Goodbyes are always sad, but we handled it about as well as we could've. We got up, had a bit more McDonald's, I wound up buying a homeless dude a hot chocolate after he asked for one, and then it was back off to Heathrow. I got a few texts overnight about my flight being canceled and me being transferred to another one, owing to the raging Canadian wildfires, but I discovered upon checking in that I was not headed back to Newark, but to Washington D.C.! For extra hilarity, my mom, and my ride home after I got back, was still asleep, given that 10AM in western Europe is still only 5AM back in Pennsylvania.
Well, obviously, that just wasn't gonna work, and I parlayed my way instead onto a Virgin Airlines flight to JFK. That seemed to work, but of course it was a lot of extra walking to Terminal 3 where Virgin was stationed, and a lot of extra stress figuring out just how I was gonna get to Newark from JFK. Eventually, when my mom got up, we decided that she'd take a train to Penn Station in New York City, I'd get an Uber there (at even greater expense), and we'd take the train back to Newark.
Thankfully, it all went without a hitch. We (just barely) made the next train back home, and it was a major relief seeing my area again after so much uncertainty both ways across the Atlantic.
Still, let's go back to the goodbyes. It really did start to hit me as I was printing my boarding pass how little I really wanted to leave. Even now, back home and writing this, it finally felt like I was free from the stresses of dating over the Internet, all the yearning, all the helplessness through rough times. It wasn't perfect in person, but we felt complete. Caby and I sat as long as we could in front of the baggage drop, which thankfully was separate from the checking in (which it hadn't been for Air Canada, probably because it was a much smaller airline) and we could share another long, five minute goodbye before I disappeared into security and into the shops and departure areas.
As much as we didn't want to leave each other, though, as much as we were gonna miss each other dearly—we were just glad it happened and that we had the skills and confidence to make next time happen. A lot of that goodbye was spent talking about when we'd decide to reconvene next, because the next time always seems to make the goodbye a little easier. It's not goodbye, it's see you later. That's what we kept telling each other. A little saying picked up from her grandparents, I think.
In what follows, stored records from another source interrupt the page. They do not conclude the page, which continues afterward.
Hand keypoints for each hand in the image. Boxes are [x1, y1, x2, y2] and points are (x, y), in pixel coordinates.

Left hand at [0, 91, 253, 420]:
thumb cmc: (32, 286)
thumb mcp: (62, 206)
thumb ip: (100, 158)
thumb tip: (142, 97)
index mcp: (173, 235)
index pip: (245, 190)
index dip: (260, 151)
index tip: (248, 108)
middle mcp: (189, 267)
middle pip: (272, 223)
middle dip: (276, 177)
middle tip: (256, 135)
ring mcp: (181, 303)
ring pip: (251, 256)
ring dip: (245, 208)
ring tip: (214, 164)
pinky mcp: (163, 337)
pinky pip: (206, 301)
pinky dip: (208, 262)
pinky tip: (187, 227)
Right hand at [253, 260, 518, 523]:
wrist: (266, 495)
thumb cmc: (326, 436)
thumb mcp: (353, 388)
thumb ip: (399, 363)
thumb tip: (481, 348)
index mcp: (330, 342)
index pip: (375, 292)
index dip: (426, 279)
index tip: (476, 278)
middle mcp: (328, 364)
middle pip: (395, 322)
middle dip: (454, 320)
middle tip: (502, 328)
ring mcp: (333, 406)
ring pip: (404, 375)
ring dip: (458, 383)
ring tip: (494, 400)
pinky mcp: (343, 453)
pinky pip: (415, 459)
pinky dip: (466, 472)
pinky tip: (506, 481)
And so, I went through Heathrow security (once again, amazingly overblown, the Internet makes everything sound so dystopian), and I boarded that new plane, with "Young Folks" by Peter Bjorn and John playing overhead, and took back off towards Pennsylvania.
Oh, and landed in the aforementioned wildfire smoke. The first thing I saw as we were landing was a Party City. There's a fantastic metaphor somewhere in that.